Russian literary critic and memoirist (1813–1887)

Pavel Vasilyevich Annenkov (Па́вел Васи́льевич А́нненков; July 1, 1813 – March 20, 1887) was a Russian literary critic and memoirist.

==Biography==
Annenkov was born into a wealthy landowning family in Moscow. He attended the philological faculty of St Petersburg University. In the late 1830s he met Vissarion Belinsky, Alexander Herzen, Mikhail Bakunin and Ivan Turgenev, with whom he became lifelong friends. In the 1840s he went abroad and formed a close relationship with Nikolai Gogol.

His letters from Europe appeared in the journal Notes of the Fatherland. A second series of letters from Paris was published in The Contemporary in 1847/48. Annenkov was a correspondent of Karl Marx. He edited the first major scholarly edition of Pushkin's works in 1855. His critical articles were published in various popular journals throughout the 1850s and 1860s. He was an important proponent of aestheticism along with his friend and fellow critic Alexander Druzhinin and with Vasily Botkin.

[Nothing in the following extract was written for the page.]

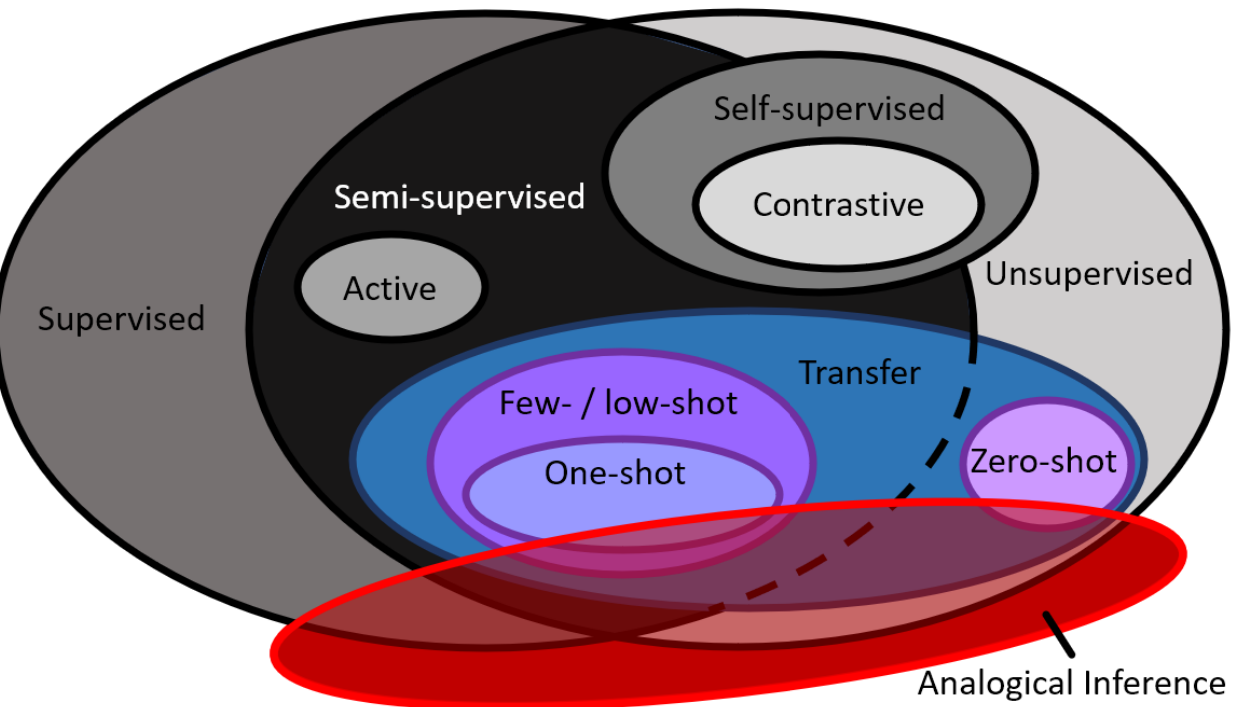
Figure 1. Venn diagram of popular machine learning algorithms: Hierarchy and relationship(s) between common types of machine learning are presented along with the two types on which this article focuses, transfer learning and analogical inference, which are denoted within the blue and red regions, respectively. Purple regions represent types of learning that often fall under either category. Set and set-overlap sizes are not necessarily depicted to scale; emphasis is on the general overlap between sets.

He is best known now for his memoirs The Extraordinary Decade (1880), the title of which has become attached to the Russian literary generation coming up in the 1830s and 1840s. During the 1880 Pushkin celebrations, he was given an honorary doctorate from Moscow University. He died in Dresden in 1887.

==Notes==

===English Translations===
- The Extraordinary Decade: Literary Memoirs, University of Michigan Press, Ann Arbor, 1968.